If you know how to make a bomb... Other basic and funny strategies to
subvert patriarchal culture starting with ourselves and ultimately ending
up with (why not?) the whole world.

We assume that most of the differences between men and women are neither
essential, nor permanent, neither rooted in any natural or religious
transcendental order. For the most part, these differences are the result
of our socialization and of cultural and economical circumstances
throughout history. It is still possible for us to intervene freely on
these differences and to modify them as we please (even if it's hard work that can take generations...). I modestly present here a paradigm for this process of change. A paradigm that can be freely recycled, changed or
developed.

1) Ingredients and goals

Our first task is to try to define and analyse methodically what, in our
patriarchal culture, is more often attributed to men on one side, and to
women on the other. We should then attempt to perceive the various ways
in which these differences are used by some to dominate others. We can
assume that there are presently good and bad things, to keep or to
reject, in both masculine and feminine specific social attributes.
Therefore, a potential aim would be to build a society in which, what we
believe as fulfilling could be equally shared on an egalitarian basis,
such as self-confidence, technical/practical capacities, the care given
to others, communication skills, creating beautiful things, practical
things, cooking, growing vegetables, repairing a computer or building a
wall...

2) Pastry-making theory and the re-composition of the ingredients

A second step would be to evaluate our various capacities, what they can
offer us in both positive and negative aspects, what we would like to
keep and transform for a society that would be less ugly. None of these
qualities are intrinsically good or wrong. It all depends on our use of
it, and of our capacities to transform it: for example, masculine
self-confidence as it is presently expressed often oppresses others. But
it also potentially offers fulfilling potentials to individuals. It can
initiate huge dynamics, the will to surpass oneself and to change things.
This step should bring us many theoretical questions, both profound and
instructive, such as: how to keep the will to change things without
competition, how to keep sexual desire without domination, the capacity
to talk and to argue without predominantly using it to win people over...
Pastry theory is a process that needs to be constantly renewed.

3) Practice and pastry mix

We should then develop practices through which men and women could
acquire positive social benefits of each gender. Aim to exchange
knowledge (skill-sharing), slow the pace of what we usually do and take
the time to explain it to others. Increase the value of some things that
are usually discredited (house cleaning for example) and explore new
activities. We mainly define our social role, even in the activist world,
by our activities (be they cooking, flyer writing, meeting, cleaning,
painting, communicating with others..). We are more than often too afraid
to give up this rôle. We are afraid to loose some of the privileges it
gives us. We are also often afraid to try to do something new when
there's already someone that does it well. We should nevertheless take
time to get out of our shell, to do things that we aren't used to, and to
offer space for others in the activities that we usually monopolise
(which can take time before working efficiently). This process should be
guided by the will to get away from our usual foci in order to feel
things from new perspectives, to find new beautiful things... An
important tool for this can be to have spaces at our disposal that are
protected enough for us to feel comfortable to experiment within them. It
is important that these spaces (like some squats, autonomous places,
collective housings) are not just spaces of public activities but also of
collective daily life: living spaces!

Exercises =>
1 - According to the gender-roles passage, why is it possible to intervene on the differences between men and women and modify them? Answer in one to three sentences.
2 - In the gender-roles passage, what example is given of a usually discredited activity whose value should be increased?

Saved entries:
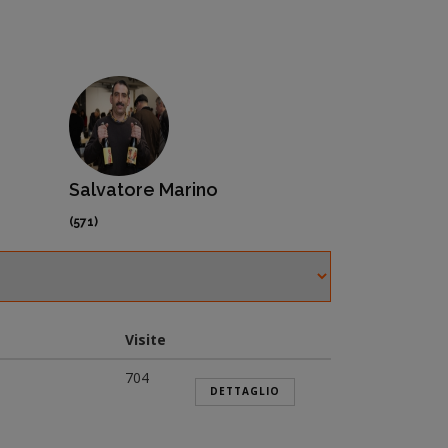
Vincenzo De Giuseppe
Enrico Malf
(494)
(374)
Visite
704
DETTAGLIO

Outputs in order =>
1 - The passage holds that most of these differences are neither essential nor permanent, nor rooted in any natural or religious transcendental order. Instead, they mostly result from socialization and from cultural and economic circumstances throughout history, so people remain free to change them, even if the work may take generations.

2 - House cleaning.